Exercise text:
Former Ashworth Owner Dies at 79

By Susan Morse

Hampton Union, Tuesday, September 2, 2008

[The following article is courtesy of the Hampton Union and Seacoast Online.]

HAMPTON — The Seacoast is remembering and honoring a Hampton Beach icon, Norman Louis Grandmaison.

Grandmaison, 79, former owner of the Ashworth by the Sea Hotel, died Saturday, Aug. 30.

Norman and his brother Paul bought the Ashworth in 1953 and through decades of ownership, oversaw the expansion of the hotel and introduced alcohol to the menu. The family sold the hotel in May 2006.

“He grew up in Hampton and Hampton Beach, he had a great love for the community,” said nephew and business partner John Grandmaison. “He always tried to optimize the future and do his best for the beach. He supported projects down there, he was a cheerleader for various people there. He was known for his sense of humor and always addressing everything with a positive outlook.”

Grandmaison was honored by the Hampton Beach Village District in 2007.

“He touched a lot of people’s lives here at the beach,” said Commission Chairman Gary Kubick.

“He and I go back many years, we were friends,” said B.J. “Doc” Noel, president of the Hampton Area Chamber of Commerce. “Norman was truly an icon in the community. He was instrumental in getting beer licenses on the beach many years ago. He was truly a Hampton Beach stalwart in every sense of the word.”

Grandmaison, with two other Hampton Beach icons, Robert Preston, and Fred Schaake Sr., once worked in adjacent businesses along Ocean Boulevard.

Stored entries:

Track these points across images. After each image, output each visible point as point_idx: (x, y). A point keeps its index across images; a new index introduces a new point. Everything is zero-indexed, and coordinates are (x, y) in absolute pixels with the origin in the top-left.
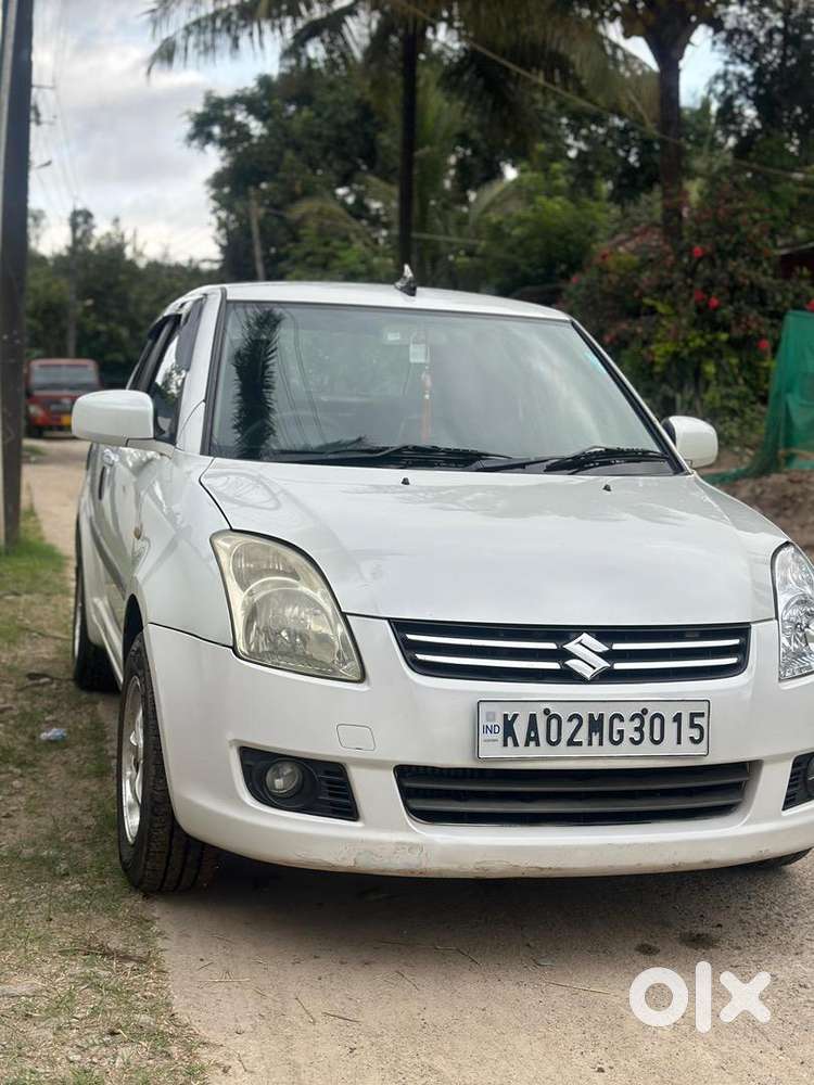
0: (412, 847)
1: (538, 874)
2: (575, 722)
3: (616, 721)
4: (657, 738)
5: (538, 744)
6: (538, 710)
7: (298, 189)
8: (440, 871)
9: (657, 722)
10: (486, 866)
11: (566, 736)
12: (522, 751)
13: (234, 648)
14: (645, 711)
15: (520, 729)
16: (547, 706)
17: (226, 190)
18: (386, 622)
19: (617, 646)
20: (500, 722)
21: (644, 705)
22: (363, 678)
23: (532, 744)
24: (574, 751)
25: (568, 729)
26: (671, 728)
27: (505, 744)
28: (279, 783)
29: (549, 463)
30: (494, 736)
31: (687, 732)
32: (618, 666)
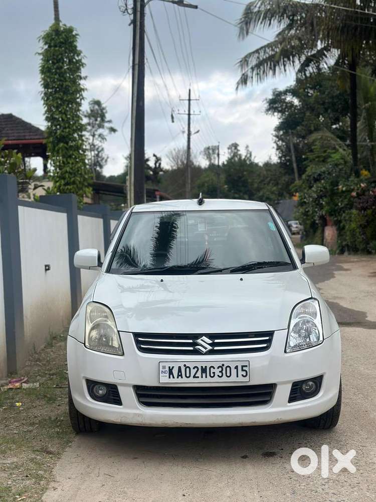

Requirement A:
Answer these questions from the Grandmaison article:
(i) In what year did Norman and his brother Paul buy the Ashworth?
(ii) What body honored Grandmaison in 2007?
(iii) Who is named as president of the Hampton Area Chamber of Commerce?
Requirement B: Write the next part of the Grandmaison article, beginning after its final sentence.

Written answer A:
(i) 1953
(ii) The Hampton Beach Village District
(iii) B.J. "Doc" Noel

Written answer B:
Grandmaison, a Navy veteran just back from the Korean War, became a desk clerk at the Ashworth; Schaake ran a dry-cleaning business, and Preston had a take-out hot dog stand.

“Going way back, the three of us were there,” said Preston. “We never outgrew the beach, it was one of those things.”

Schaake and Grandmaison were partners in the ownership of the Hampton Beach Casino.

“I’ve known Norman for many years,” said Schaake. “We’ve been close over the years, the three of us, Bob Preston, Norm and myself.”

He had a lot of people work for him over the years. One of those was Julie Leonard, who now manages the Hampton chamber beach office.

“I started work as a waitress for him from 1969 to 1974,” Leonard said. “Very few people today go table to table (as he did). His customers were extremely important to him. He was a gentlemen in the pure sense of the word. He was trying to make Hampton year round; he took a chance on Hampton.”

Paul and Norman Grandmaison operated the Ashworth as a seasonal business until 1969, when they opened it year-round. It was the same year a Hampton zoning variance finally permitted the sale of alcoholic beverages at the beach.